* Work required *
Where an image appears in the data, omit it and reproduce the rest exactly.

* Given data *
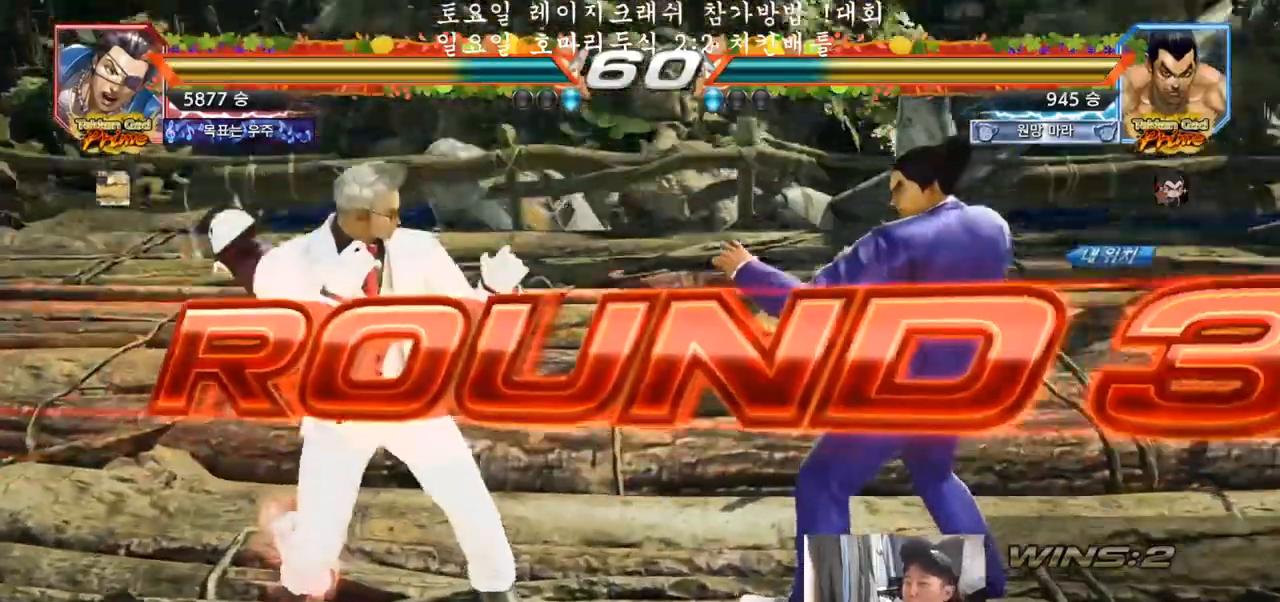
{"buttons": [], "left_stick": "center", "events": []}
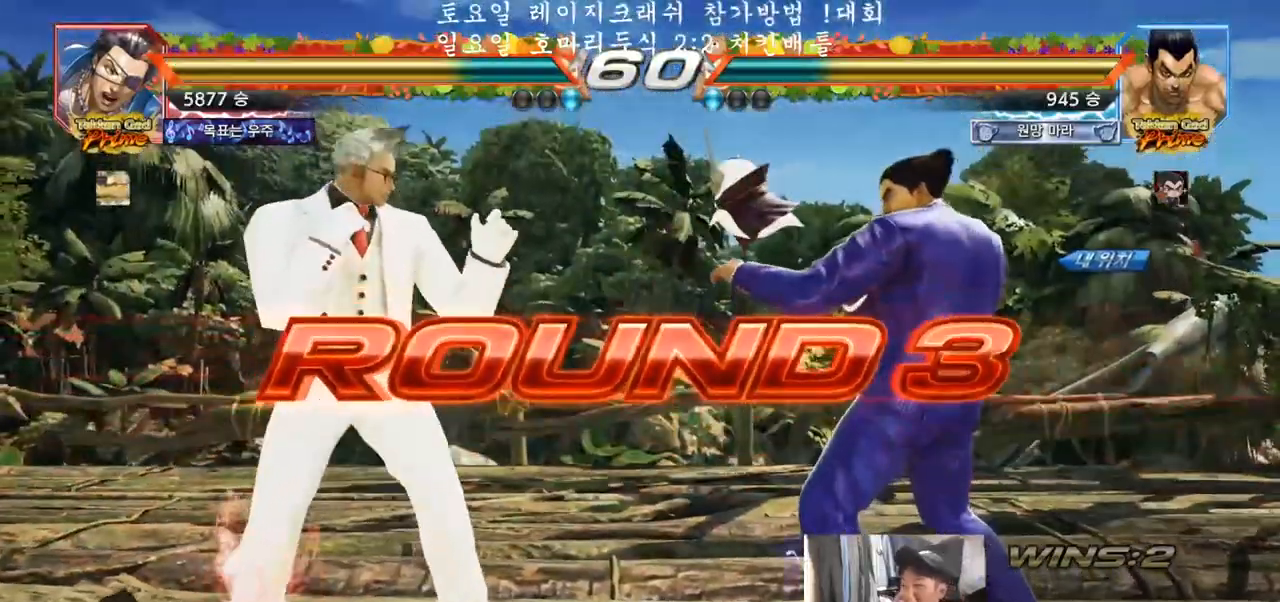
{"buttons": [], "left_stick": "center", "events": []}
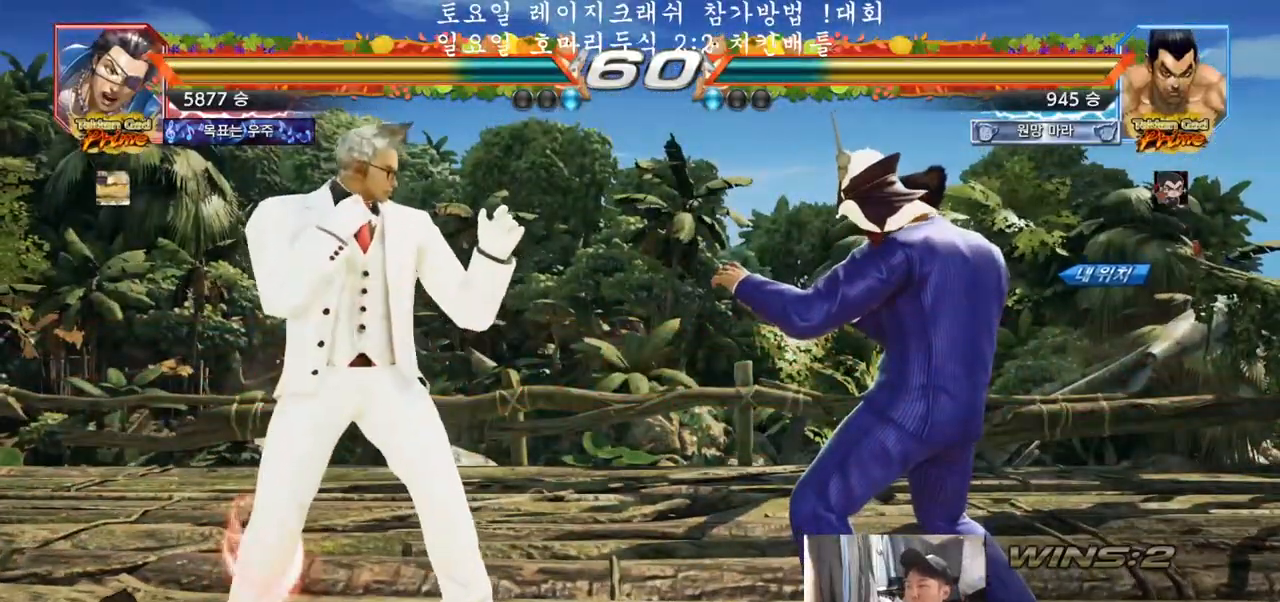
{"buttons": [], "left_stick": "center", "events": []}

* Final answer *
{"buttons": [], "left_stick": "center", "events": []}
{"buttons": [], "left_stick": "center", "events": []}
{"buttons": [], "left_stick": "center", "events": []}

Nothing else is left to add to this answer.